DIRECTIVE. Leaving out every line before the one with "For every layout", write out the rest of the records below exactly.

**** ENTRIES SHOWN ****

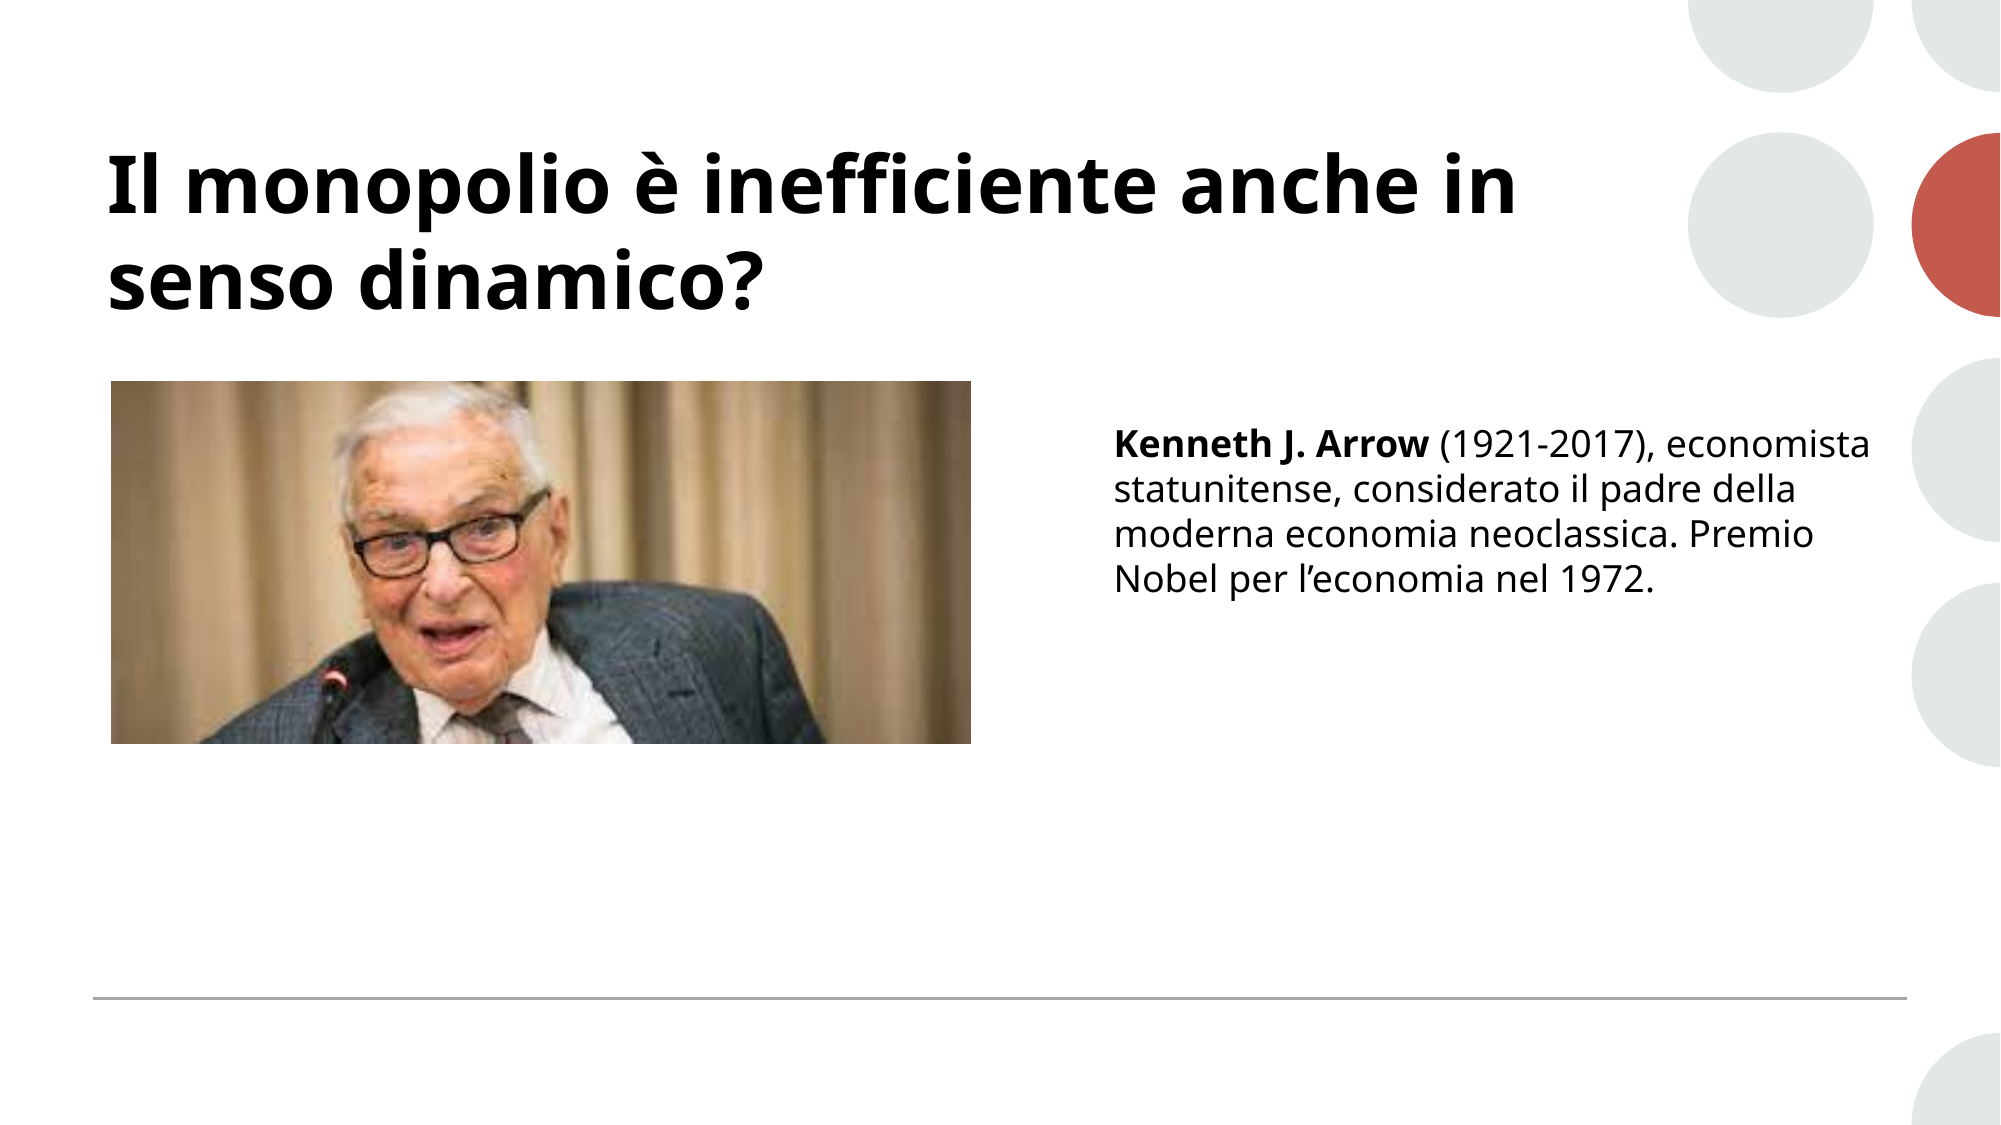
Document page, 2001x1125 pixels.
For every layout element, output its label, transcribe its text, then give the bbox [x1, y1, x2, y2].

title Il monopolio è inefficiente anche in senso dinamico? [92, 126, 1652, 335]
picture [111, 381, 971, 744]
text_box Kenneth J. Arrow (1921-2017), economista statunitense, considerato il padre della moderna economia neoclassica. Premio Nobel per l’economia nel 1972. [1098, 412, 1890, 607]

****

ANSWER BOX.
For every layout element, output its label, transcribe its text, then give the bbox [x1, y1, x2, y2].

title Il monopolio è inefficiente anche in senso dinamico? [92, 126, 1652, 335]
picture [111, 381, 971, 744]
text_box Kenneth J. Arrow (1921-2017), economista statunitense, considerato il padre della moderna economia neoclassica. Premio Nobel per l’economia nel 1972. [1098, 412, 1890, 607]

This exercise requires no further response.